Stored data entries

- - -

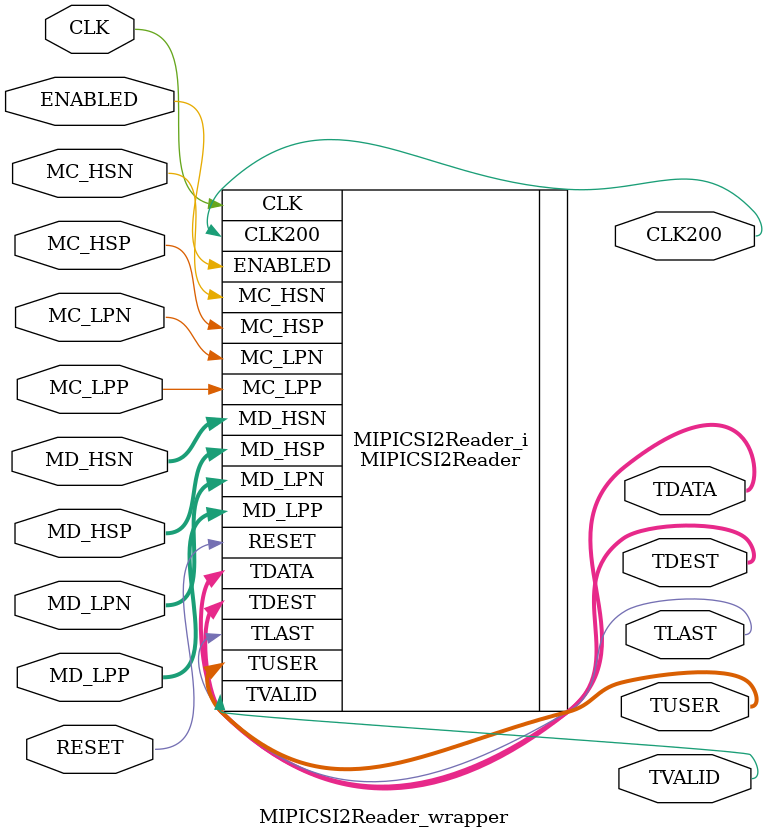
<source format=v>
`timescale 1 ps / 1 ps

module MIPICSI2Reader_wrapper
   (CLK,
    CLK200,
    ENABLED,
    MC_HSN,
    MC_HSP,
    MC_LPN,
    MC_LPP,
    MD_HSN,
    MD_HSP,
    MD_LPN,
    MD_LPP,
    RESET,
    TDATA,
    TDEST,
    TLAST,
    TUSER,
    TVALID);
  input CLK;
  output CLK200;
  input ENABLED;
  input MC_HSN;
  input MC_HSP;
  input MC_LPN;
  input MC_LPP;
  input [1:0]MD_HSN;
  input [1:0]MD_HSP;
  input [1:0]MD_LPN;
  input [1:0]MD_LPP;
  input RESET;
  output [7:0]TDATA;
  output [9:0]TDEST;
  output TLAST;
  output [63:0]TUSER;
  output TVALID;

  wire CLK;
  wire CLK200;
  wire ENABLED;
  wire MC_HSN;
  wire MC_HSP;
  wire MC_LPN;
  wire MC_LPP;
  wire [1:0]MD_HSN;
  wire [1:0]MD_HSP;
  wire [1:0]MD_LPN;
  wire [1:0]MD_LPP;
  wire RESET;
  wire [7:0]TDATA;
  wire [9:0]TDEST;
  wire TLAST;
  wire [63:0]TUSER;
  wire TVALID;

  MIPICSI2Reader MIPICSI2Reader_i
       (.CLK(CLK),
        .CLK200(CLK200),
        .ENABLED(ENABLED),
        .MC_HSN(MC_HSN),
        .MC_HSP(MC_HSP),
        .MC_LPN(MC_LPN),
        .MC_LPP(MC_LPP),
        .MD_HSN(MD_HSN),
        .MD_HSP(MD_HSP),
        .MD_LPN(MD_LPN),
        .MD_LPP(MD_LPP),
        .RESET(RESET),
        .TDATA(TDATA),
        .TDEST(TDEST),
        .TLAST(TLAST),
        .TUSER(TUSER),
        .TVALID(TVALID));
endmodule

</source>
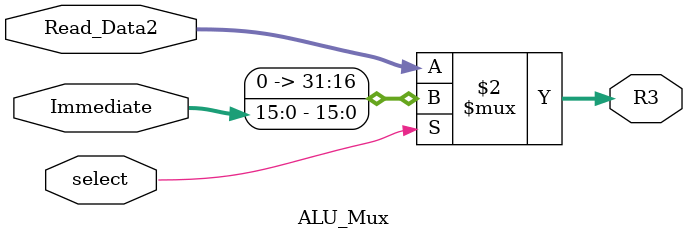
<source format=v>
`timescale 1ns / 1ps


module ALU_Mux(
    input[31:0] Read_Data2,
    input[15:0] Immediate,
    input select,
    output [31:0] R3  
);

wire [31:0] Intermediate_Immediate;
/*
assign Intermediate_Immediate[15:0] = Immediate[15:0];

assign Intermediate_Immediate[31:16] = Immediate[15] ? 16'd1: 16'd0;

assign R3 = (select == 1) ? Intermediate_Immediate : Read_Data2;
 */
assign R3 = (select == 1) ? {16'b0, Immediate} : Read_Data2;

endmodule

</source>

- - -

# ACTIVITY:
Retype all entries exactly; omit pictures.

# OUTPUT BELOW:
<source format=v>
`timescale 1 ps / 1 ps

module MIPICSI2Reader_wrapper
   (CLK,
    CLK200,
    ENABLED,
    MC_HSN,
    MC_HSP,
    MC_LPN,
    MC_LPP,
    MD_HSN,
    MD_HSP,
    MD_LPN,
    MD_LPP,
    RESET,
    TDATA,
    TDEST,
    TLAST,
    TUSER,
    TVALID);
  input CLK;
  output CLK200;
  input ENABLED;
  input MC_HSN;
  input MC_HSP;
  input MC_LPN;
  input MC_LPP;
  input [1:0]MD_HSN;
  input [1:0]MD_HSP;
  input [1:0]MD_LPN;
  input [1:0]MD_LPP;
  input RESET;
  output [7:0]TDATA;
  output [9:0]TDEST;
  output TLAST;
  output [63:0]TUSER;
  output TVALID;

  wire CLK;
  wire CLK200;
  wire ENABLED;
  wire MC_HSN;
  wire MC_HSP;
  wire MC_LPN;
  wire MC_LPP;
  wire [1:0]MD_HSN;
  wire [1:0]MD_HSP;
  wire [1:0]MD_LPN;
  wire [1:0]MD_LPP;
  wire RESET;
  wire [7:0]TDATA;
  wire [9:0]TDEST;
  wire TLAST;
  wire [63:0]TUSER;
  wire TVALID;

  MIPICSI2Reader MIPICSI2Reader_i
       (.CLK(CLK),
        .CLK200(CLK200),
        .ENABLED(ENABLED),
        .MC_HSN(MC_HSN),
        .MC_HSP(MC_HSP),
        .MC_LPN(MC_LPN),
        .MC_LPP(MC_LPP),
        .MD_HSN(MD_HSN),
        .MD_HSP(MD_HSP),
        .MD_LPN(MD_LPN),
        .MD_LPP(MD_LPP),
        .RESET(RESET),
        .TDATA(TDATA),
        .TDEST(TDEST),
        .TLAST(TLAST),
        .TUSER(TUSER),
        .TVALID(TVALID));
endmodule

</source>
<source format=v>
`timescale 1ns / 1ps


module ALU_Mux(
    input[31:0] Read_Data2,
    input[15:0] Immediate,
    input select,
    output [31:0] R3  
);

wire [31:0] Intermediate_Immediate;
/*
assign Intermediate_Immediate[15:0] = Immediate[15:0];

assign Intermediate_Immediate[31:16] = Immediate[15] ? 16'd1: 16'd0;

assign R3 = (select == 1) ? Intermediate_Immediate : Read_Data2;
 */
assign R3 = (select == 1) ? {16'b0, Immediate} : Read_Data2;

endmodule

</source>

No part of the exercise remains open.